I lit the fire for us as you scrubbed the dirt from your body. You joined me as I ate the left-over lychees from a bowl. I sucked the perfumed flesh until it gave way to the silky, dark red stone. The flavor reminded me of Turkish Delight, strong and rose-flavored, not fitting its almost dull grey hue. Lychees repulsed my mother. She said they looked like dead flesh. I suspect she meant they looked like eyeballs, but I had never been fooled by how things appeared. Having lived with Rhett and his scars, I could not see why anyone would judge by looks alone. It was only the surface after all.
I carried my own scars, but unlike Rhett’s, they were mostly inside my head, out of sight. It would be good to talk to him, properly, about the night our parents died. I felt as if the world were speeding up to meet us, like a dam about to burst. I flicked the TV channels to catch more news.
“. . . the Environment Agency have upped their level of alert for the Rivers Tone, Parrett and Brue following an unprecedented amount of rainfall over the past few weeks. There is growing anger among the residents of one low-lying village . . .”

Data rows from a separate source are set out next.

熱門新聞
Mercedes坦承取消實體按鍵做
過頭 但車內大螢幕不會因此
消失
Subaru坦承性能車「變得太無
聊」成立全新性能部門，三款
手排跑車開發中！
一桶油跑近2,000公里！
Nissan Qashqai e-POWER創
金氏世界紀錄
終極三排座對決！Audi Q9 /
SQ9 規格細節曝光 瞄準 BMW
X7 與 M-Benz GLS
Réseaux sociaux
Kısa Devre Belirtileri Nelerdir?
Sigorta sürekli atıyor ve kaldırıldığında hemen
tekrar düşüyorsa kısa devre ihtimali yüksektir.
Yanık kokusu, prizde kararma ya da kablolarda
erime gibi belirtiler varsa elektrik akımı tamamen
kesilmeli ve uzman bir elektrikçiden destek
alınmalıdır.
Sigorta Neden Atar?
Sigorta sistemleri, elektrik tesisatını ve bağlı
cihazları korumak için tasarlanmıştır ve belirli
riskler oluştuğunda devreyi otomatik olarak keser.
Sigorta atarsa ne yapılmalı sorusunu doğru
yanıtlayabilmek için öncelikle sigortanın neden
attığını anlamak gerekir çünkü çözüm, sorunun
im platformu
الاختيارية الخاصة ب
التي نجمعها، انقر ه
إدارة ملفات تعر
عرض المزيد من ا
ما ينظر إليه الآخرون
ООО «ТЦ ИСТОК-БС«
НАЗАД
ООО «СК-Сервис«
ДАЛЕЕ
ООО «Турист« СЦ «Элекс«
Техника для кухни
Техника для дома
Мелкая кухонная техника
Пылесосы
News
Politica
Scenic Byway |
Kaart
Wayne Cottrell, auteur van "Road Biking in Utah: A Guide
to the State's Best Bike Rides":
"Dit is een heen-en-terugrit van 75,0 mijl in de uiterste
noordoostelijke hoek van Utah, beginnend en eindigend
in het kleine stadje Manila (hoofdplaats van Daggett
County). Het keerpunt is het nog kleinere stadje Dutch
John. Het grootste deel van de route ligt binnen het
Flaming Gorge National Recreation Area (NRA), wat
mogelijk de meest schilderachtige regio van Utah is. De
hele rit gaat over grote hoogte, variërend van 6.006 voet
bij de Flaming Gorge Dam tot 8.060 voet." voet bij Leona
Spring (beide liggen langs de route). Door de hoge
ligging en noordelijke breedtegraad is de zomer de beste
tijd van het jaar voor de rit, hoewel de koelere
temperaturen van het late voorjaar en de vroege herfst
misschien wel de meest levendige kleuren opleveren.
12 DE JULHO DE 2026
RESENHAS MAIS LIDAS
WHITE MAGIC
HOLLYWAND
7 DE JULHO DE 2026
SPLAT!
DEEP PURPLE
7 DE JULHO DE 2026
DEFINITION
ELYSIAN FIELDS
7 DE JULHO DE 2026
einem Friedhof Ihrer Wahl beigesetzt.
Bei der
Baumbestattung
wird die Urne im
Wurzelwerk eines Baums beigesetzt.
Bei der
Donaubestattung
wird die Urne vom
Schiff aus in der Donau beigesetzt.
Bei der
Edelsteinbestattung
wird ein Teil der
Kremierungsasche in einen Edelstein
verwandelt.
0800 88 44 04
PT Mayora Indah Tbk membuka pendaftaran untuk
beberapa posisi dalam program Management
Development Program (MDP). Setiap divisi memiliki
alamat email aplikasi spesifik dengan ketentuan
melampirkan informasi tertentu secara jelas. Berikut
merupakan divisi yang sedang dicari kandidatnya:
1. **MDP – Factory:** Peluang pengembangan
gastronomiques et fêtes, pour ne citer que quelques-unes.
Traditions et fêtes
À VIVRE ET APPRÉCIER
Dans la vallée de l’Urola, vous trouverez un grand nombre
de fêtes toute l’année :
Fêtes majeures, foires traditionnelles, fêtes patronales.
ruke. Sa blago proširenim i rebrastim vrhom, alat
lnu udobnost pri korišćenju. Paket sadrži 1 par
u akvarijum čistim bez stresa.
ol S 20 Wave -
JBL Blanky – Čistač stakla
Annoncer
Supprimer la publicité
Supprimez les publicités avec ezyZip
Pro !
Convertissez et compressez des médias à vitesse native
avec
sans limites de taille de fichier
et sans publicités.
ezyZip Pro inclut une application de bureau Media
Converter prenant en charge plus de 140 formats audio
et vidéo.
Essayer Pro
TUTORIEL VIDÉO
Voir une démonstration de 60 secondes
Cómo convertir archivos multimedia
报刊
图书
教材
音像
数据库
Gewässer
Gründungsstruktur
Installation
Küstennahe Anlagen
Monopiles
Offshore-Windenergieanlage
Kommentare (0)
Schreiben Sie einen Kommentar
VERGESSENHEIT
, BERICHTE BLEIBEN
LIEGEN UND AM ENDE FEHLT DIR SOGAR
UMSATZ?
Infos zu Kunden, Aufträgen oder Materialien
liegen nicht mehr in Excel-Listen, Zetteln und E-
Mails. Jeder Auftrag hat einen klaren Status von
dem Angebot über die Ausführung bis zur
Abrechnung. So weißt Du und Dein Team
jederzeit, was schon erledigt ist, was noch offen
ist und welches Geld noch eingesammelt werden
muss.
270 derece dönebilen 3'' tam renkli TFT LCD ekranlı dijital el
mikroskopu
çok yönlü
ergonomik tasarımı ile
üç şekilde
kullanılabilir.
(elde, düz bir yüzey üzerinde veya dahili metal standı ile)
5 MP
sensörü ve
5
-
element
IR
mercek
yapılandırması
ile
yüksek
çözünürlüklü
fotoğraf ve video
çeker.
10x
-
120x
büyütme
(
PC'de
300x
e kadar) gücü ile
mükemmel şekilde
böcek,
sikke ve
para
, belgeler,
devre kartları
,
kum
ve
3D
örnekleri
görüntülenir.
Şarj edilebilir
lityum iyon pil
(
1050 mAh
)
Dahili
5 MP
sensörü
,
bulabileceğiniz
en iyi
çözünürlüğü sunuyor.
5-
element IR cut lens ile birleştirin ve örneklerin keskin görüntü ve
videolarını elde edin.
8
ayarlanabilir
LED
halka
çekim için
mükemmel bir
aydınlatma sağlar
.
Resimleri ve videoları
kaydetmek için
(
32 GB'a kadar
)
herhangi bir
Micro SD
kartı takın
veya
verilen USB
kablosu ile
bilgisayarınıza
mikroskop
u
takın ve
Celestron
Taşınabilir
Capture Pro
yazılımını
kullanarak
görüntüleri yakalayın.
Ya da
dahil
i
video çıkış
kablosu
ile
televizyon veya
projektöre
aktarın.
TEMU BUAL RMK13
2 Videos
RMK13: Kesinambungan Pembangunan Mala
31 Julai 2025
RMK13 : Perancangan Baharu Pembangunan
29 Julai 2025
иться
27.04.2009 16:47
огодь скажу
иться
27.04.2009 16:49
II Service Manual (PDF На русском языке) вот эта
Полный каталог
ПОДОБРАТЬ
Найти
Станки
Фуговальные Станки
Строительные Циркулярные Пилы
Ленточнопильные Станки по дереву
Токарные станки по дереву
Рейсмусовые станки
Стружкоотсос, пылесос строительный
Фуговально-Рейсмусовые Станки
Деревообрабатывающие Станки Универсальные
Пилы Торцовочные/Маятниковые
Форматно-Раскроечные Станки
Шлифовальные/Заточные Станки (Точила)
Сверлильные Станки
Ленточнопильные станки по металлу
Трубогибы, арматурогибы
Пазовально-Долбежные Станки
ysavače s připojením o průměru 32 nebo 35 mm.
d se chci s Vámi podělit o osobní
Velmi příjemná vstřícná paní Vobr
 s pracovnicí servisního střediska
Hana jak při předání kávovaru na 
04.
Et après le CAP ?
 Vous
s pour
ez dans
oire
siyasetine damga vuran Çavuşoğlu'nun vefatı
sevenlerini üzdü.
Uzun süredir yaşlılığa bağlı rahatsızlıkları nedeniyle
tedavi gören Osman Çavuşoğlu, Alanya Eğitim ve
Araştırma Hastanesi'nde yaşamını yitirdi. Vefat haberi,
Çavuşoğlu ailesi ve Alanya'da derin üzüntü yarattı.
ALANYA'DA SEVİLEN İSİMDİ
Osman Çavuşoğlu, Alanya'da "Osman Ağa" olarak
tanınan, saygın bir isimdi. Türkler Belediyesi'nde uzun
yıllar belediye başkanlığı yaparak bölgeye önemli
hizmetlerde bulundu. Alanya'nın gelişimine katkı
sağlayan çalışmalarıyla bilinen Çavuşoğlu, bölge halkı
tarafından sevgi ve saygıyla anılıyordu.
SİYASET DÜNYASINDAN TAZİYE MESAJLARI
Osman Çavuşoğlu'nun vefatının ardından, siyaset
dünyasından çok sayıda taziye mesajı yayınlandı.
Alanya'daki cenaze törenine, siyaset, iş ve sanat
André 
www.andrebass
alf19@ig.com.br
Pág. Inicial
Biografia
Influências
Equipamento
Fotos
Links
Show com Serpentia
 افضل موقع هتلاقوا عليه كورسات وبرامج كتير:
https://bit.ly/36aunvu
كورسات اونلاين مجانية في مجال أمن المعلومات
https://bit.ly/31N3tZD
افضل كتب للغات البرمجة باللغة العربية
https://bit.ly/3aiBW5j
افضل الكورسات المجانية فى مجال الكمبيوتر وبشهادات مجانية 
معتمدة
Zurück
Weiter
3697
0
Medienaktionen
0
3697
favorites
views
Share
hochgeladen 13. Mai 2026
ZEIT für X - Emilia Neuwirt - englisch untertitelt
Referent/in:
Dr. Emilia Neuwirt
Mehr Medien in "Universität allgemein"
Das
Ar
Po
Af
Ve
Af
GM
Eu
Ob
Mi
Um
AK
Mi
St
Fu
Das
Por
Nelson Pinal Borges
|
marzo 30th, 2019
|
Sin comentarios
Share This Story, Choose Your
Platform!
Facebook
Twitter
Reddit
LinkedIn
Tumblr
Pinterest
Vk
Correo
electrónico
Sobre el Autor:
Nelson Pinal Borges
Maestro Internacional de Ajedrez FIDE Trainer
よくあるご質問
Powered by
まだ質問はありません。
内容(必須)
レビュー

The camera panned over the waterlogged fields and houses sitting like lonely, unopened parcels. I watched you snoozing and thought of how familiar you had become to me. When we first met, during those tentative exploratory days, it was like discovering a new landscape. You were not like the other men I had been intimate with. There were the physical differences, of course, but I mean you were somehow exquisite in your wildness, like a tree that had grown strong roots and gnarled branches but retained its beauty by being natural. You were pure to me; each wrinkle and hair was perfectly pl
aced. They became landmarks I could rely on. I knew you, just as you knew me. Do you remember counting the moles on my belly and trying to create an image by dot-to-dot? You said it could be a diamond or a star. Like the one that led the Magi to Bethlehem. Christmas would soon be upon us.
Christmas Day—Today
Dusk
It is getting dark outside and I feel the darkness inside me lurch and spin. I crave solitude but that is unlikely now there are so many creatures beside me. You are dozing on the couch with a bottle of whisky and I wonder if you still regard me as the woman you first set your eyes upon.
I am woman because of molded curves of flesh, because of secret curls of purple longing, because of acid tongue and saccharine touch, because of the debris of wave-lashed life-rafts abandoned on pure shores, because of the gold in my shadow, because of the sunbird-yellow highs and beetle-black lows, because of harmonic saffron-laced sultana dreams, because of tinsel-tacked rain-shower droplets of mercury on peat and leaf and breathless, boneless sorrow, because of woven willow baskets of stripped-back straightened reeds and rushes in dark, damp ditches lasting for eternity in ancestral memory, because of elderflower patchwork flowers suspended in sugary liquid, because of never-never take me home with you then release me from the cycle of the here and now, here and now, because of endless chatter shaped like the legs of insects tickling my feet, to the essence of my naked soul.
You snore loudly then mutter something in your sleep. I don’t hear what you say.
November
I hated winter and I hated rain. Both were a recipe for my mean mood. I couldn’t shake off this dull, moaning ache of melancholia. The water seemed to seep into everything and even your stuffed creatures looked disgruntled, as if the damp had somehow crept between their feathers and fur and squatted like an unwanted guest.